■ **Quellenauszug**
* * * * * * * * *

Mit der von Islabike angegebenen Länge sollten die Kinder mit beiden Beinen sicher am Boden stehen können über dem Oberzug (heisst das so?), der Sattel ist hingegen schon 2-3 Zentimeter (eventuell wäre sogar 1-2 mehr drin, kann also mit 5cm durchaus hinkommen) ausgezogen, damit die Knie nicht zu hoch kommen (die Kurbeln sind eben doch bei jedem Schritt wieder länger). Wenn die Jungs da auf dem Sattel sitzen bleiben (mein Kleinerer ist ziemlich lernresistent ) dann fällt das Rad doch öfters mal um, selbst auf ebener Strasse. Im Gelände mit Wurzeln, Single-Trails oder Steinen ist ein Anhalten so nicht sicher möglich (waren gestern grad wieder unterwegs, immerhin hat der Kleine es jetzt begriffen, dass man bei Steilstücken und Wurzelpassagen auf die Pedale steht und den Hintern vom Sattel wegnimmt, statt umgekehrt - es bleibt also Hoffnung, dass auch er das mal hinbekommt mit richtig anhalten).

Im Strassenverkehr macht mir der Kleine noch viel Mühe (fährt Schlangenlinien, ist unkonzentriert, schneidet Kreuzungen usw.), aber mit 4.5 darf er eben im Grunde auch gar nicht auf der Strasse fahren. Beim Grösseren (wird bald 7) ist das alles kein Problem, auch schauen und Handzeichen sind da Tip-Top. Wieso ich das anmerke? Weil gerade im Strassenverkehr eben das sichere Anhalten ein viel grösseres Thema ist als im Gelände (da kann man sich schon mal flach machen, auf Waldboden tut das nicht mal weh). Und deshalb bin ich der Meinung, dass die Angaben von Islabike betreffend Beininnenlänge durchaus zutreffen - und blutige Anfänger selbst dann lieber noch einen oder zwei Zentimeter dazurechnen dürfen. Ob man dann eher einen etwas zu hohen Oberschenkel in Kauf nimmt und dafür "gut" auf den Boden kommt, wenn man auf dem Sattel sitzen bleibt oder die Sattelstütze auszieht damit das passt und wie gewohnt vom Sattel geht zum anhalten, bleibt jedem selber überlassen. Einen Gefallen tut man sich sicher nicht, wenn man es falsch lernt und sitzen bleibt (geht ja weder beim MTB's noch Strassenrennern, dort liegen die Sättel teilweise auf extremem Niveau gegenüber den Lenkern), auch wenn Kinder sich in der Regel recht schnell an was neues gewöhnen können.

Marc
P.S.: ich komme vom Sattel aus auch nur mit einer Zehenspitze an den Boden, wenn die Gabel auf ganz abgesenkt ist, bei 150mm Federweg ist da nichts zu machen.


----------



## MTB-News.de




----------



## trolliver (25. Juli 2012)

Hallo Marc,

danke für die ausführliche Antwort. Oberzug heißt bei uns Oberrohr... das versteht man schon...

* * * * * * * * *

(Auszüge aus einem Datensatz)
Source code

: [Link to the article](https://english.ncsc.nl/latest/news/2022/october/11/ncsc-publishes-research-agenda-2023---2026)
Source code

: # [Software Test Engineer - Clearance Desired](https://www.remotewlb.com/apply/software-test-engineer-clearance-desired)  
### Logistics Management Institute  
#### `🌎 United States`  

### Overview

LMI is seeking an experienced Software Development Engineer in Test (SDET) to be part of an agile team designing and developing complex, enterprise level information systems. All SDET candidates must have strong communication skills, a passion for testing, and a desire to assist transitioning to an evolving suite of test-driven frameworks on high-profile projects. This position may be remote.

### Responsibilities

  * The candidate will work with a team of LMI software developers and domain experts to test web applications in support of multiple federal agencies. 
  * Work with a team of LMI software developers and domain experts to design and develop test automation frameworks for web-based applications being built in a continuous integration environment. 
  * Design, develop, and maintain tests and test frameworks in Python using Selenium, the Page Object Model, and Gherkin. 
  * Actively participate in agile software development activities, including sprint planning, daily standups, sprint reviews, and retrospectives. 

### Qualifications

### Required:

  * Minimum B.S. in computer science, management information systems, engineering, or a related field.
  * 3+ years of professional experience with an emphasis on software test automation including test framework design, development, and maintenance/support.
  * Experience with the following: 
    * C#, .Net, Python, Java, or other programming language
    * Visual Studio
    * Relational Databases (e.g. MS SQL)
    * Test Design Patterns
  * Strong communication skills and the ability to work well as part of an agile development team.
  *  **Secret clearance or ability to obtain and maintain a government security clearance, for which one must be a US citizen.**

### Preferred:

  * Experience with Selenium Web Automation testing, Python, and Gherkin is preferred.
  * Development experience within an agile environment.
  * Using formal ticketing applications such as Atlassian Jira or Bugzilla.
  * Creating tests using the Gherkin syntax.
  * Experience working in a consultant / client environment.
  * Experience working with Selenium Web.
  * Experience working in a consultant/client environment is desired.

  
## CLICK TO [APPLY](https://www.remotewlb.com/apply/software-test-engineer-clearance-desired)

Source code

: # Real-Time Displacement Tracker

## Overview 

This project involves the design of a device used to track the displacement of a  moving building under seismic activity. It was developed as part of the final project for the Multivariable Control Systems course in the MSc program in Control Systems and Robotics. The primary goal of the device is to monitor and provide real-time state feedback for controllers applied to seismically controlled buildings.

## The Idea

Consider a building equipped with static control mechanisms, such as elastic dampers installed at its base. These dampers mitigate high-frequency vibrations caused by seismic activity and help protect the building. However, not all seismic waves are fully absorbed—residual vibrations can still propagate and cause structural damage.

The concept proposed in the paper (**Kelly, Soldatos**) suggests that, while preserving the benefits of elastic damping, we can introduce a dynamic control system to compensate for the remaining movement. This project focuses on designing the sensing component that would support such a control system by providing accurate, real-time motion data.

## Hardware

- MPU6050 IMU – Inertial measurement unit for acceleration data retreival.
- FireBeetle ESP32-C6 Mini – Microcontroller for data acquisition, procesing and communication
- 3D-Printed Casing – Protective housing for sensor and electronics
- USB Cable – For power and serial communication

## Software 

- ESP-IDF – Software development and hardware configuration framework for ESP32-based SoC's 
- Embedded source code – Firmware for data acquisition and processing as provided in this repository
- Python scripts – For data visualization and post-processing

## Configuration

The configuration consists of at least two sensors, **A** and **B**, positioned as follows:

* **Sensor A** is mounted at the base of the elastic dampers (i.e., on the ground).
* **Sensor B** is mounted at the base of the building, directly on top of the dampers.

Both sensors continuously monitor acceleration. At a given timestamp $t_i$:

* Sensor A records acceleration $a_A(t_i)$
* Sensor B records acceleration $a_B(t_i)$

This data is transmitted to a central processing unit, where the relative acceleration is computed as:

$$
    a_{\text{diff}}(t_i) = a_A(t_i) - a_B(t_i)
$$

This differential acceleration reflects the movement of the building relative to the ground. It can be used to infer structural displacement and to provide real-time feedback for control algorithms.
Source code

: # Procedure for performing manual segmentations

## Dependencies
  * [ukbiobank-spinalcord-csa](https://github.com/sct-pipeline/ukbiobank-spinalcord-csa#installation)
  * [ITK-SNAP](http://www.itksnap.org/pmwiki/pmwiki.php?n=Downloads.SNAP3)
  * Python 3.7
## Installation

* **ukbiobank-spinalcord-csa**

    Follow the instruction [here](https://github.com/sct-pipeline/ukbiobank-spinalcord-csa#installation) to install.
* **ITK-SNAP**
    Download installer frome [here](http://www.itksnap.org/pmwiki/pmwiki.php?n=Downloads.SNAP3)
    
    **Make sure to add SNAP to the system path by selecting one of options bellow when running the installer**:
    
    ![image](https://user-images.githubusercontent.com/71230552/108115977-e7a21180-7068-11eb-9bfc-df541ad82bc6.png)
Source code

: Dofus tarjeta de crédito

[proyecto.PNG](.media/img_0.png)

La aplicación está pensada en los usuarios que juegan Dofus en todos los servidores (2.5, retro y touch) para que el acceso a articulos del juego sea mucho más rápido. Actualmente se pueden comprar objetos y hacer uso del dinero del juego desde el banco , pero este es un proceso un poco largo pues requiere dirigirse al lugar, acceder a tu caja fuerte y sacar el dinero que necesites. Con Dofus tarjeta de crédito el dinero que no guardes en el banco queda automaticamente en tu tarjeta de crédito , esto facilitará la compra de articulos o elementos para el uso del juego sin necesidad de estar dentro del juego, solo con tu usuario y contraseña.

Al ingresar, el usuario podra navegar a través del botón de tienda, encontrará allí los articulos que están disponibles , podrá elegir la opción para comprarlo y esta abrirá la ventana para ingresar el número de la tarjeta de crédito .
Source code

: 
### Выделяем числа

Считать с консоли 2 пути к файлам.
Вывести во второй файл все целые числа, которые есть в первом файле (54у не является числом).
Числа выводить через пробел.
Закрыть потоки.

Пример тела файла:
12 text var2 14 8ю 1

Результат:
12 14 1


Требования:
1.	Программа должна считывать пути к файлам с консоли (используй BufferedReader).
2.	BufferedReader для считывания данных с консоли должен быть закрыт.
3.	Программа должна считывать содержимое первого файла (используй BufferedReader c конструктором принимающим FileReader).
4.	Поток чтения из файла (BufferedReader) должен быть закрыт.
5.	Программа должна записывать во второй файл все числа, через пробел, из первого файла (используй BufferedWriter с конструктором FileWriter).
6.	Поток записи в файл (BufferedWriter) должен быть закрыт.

* * * * * * * * *

■ **Aufgabe im Detail**
Schreib bitte den Teil des Quellenauszugs neu, der mit den Worten „## MTB-News.de“ beginnt und mit „versteht man schon...“ endet, und setze dabei „Rahmenrohr“ anstelle von „Oberrohr“ ein. Die Einträge stammen aus einer anderen Quelle.

■ **Gelöste Aufgabe**
## MTB-News.de




----------



## trolliver (25. Juli 2012)

Hallo Marc,

danke für die ausführliche Antwort. Oberzug heißt bei uns Rahmenrohr... das versteht man schon...